The soldier’s haunted eyes emptied of all consciousness, like a sleepwalker’s. Sam lunged forward and pried the revolver from the man’s grime-coated fingers. Several people closest to the man with the gun had also gone slack, heads cocked toward the sky, lost in some private reverie.
Police raced to the stage and surrounded the still-dazed soldier. In the mass of onlookers and reporters, incomprehension gave way to astonishment—had they really seen what they thought they had? Murmurs became shouts. People raced forward from everywhere at once.
“Sam Lloyd is what happened! He saved Evie O’Neill’s life!”
The story passed from one person to the next with breathless excitement, drawing still more people. They overflowed the banks of the sidewalks, snarling traffic. Taxi drivers honked their horns and shook their fists through their open windows while the cops tried to contain the swelling crowd before things got completely out of hand.
“Did I just see what I think I saw?” one reporter asked
“He put a hex on that fella, like hypnotizing him!” another answered.
“He’s a Diviner, too!” a lady shouted from the back.
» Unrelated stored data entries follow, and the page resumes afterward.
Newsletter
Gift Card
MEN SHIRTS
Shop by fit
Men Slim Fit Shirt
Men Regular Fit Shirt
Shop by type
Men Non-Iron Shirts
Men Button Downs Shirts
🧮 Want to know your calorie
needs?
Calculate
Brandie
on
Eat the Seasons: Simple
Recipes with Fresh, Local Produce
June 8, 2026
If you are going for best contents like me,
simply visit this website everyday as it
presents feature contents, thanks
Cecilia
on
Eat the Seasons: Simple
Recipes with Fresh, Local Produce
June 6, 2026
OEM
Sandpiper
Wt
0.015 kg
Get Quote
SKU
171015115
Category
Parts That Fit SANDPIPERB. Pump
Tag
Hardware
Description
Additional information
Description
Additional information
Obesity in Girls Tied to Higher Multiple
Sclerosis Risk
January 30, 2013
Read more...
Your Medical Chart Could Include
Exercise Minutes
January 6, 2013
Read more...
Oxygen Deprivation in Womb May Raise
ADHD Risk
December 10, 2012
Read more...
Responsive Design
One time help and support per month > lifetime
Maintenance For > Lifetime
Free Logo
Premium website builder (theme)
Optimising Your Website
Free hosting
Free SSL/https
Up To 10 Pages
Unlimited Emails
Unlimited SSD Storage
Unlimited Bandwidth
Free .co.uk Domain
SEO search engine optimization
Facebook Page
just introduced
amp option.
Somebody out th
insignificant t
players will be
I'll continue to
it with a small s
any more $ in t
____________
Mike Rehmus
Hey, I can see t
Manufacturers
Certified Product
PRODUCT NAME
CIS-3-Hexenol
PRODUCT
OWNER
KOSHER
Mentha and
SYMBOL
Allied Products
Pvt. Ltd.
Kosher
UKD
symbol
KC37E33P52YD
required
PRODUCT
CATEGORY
“He’s a Diviner! A Diviner! A Diviner!” They were all shouting questions now, pressing closer, cheering, clapping, calling Sam’s name. A flashbulb popped, and then another. Evie put up a hand to keep the light from hurting her eyes. T. S. Woodhouse’s sneer had been replaced by an expression of surprise.
“Evie, did you know? Did you know your fella was a Diviner, too?” a society reporter asked.
“She’s had a shock—give her some air!” somebody shouted.
“She didn’t know,” T. S. Woodhouse said, loud and firm. He moved his hand through the air as if he were blocking out tomorrow’s big headline. “‘Seer Didn’t See This Coming for Sweetheart’!”
“‘Their Love is Diviner and Diviner!’” another reporter yelled.
The flash again. Knifepoints of white.
“Come on, Sam, put your arm around her!”
Evie had never seen Sam like this. Bewildered. Frightened. A little lost. His shirt was sweated through, and he looked ill and possibly ready to faint. She was still reeling from all the excitement, but she understood this much: Sam had done it for her. He’d risked his life to save hers. Evie slipped her arm through his, anchoring him. No one could see her gently easing the tension from his fist. No one else could see her fingers gripping his, keeping him close. The crowd swelled onto Sixth Avenue, causing a traffic jam. The policemen had given up and were redirecting traffic to the side streets. The mayor had his hands up, reassuring people, asking for calm.